*Task*:
Render every line of text in the material below as a numbered list, skipping blank lines and leaving out the pictures.

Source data
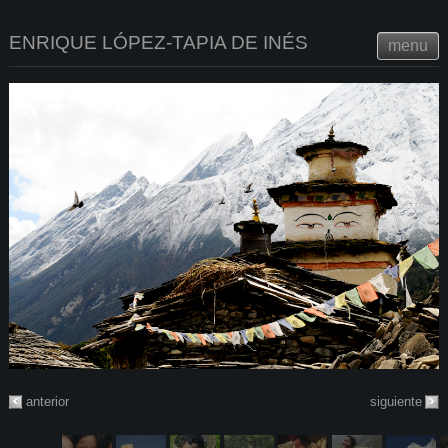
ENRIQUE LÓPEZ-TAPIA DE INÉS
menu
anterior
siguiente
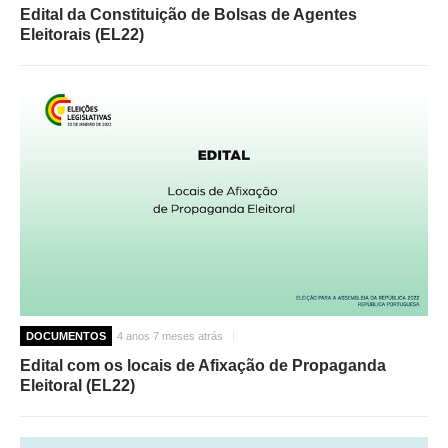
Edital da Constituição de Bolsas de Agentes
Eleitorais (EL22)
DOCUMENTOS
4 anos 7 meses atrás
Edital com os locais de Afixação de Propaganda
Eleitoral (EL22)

*Task answer*:
1. ENRIQUE LÓPEZ-TAPIA DE INÉS
2. menu
3. anterior
4. siguiente
5. Edital da Constituição de Bolsas de Agentes
6. Eleitorais (EL22)
7. DOCUMENTOS
8. 4 anos 7 meses atrás
9. Edital com os locais de Afixação de Propaganda
10. Eleitoral (EL22)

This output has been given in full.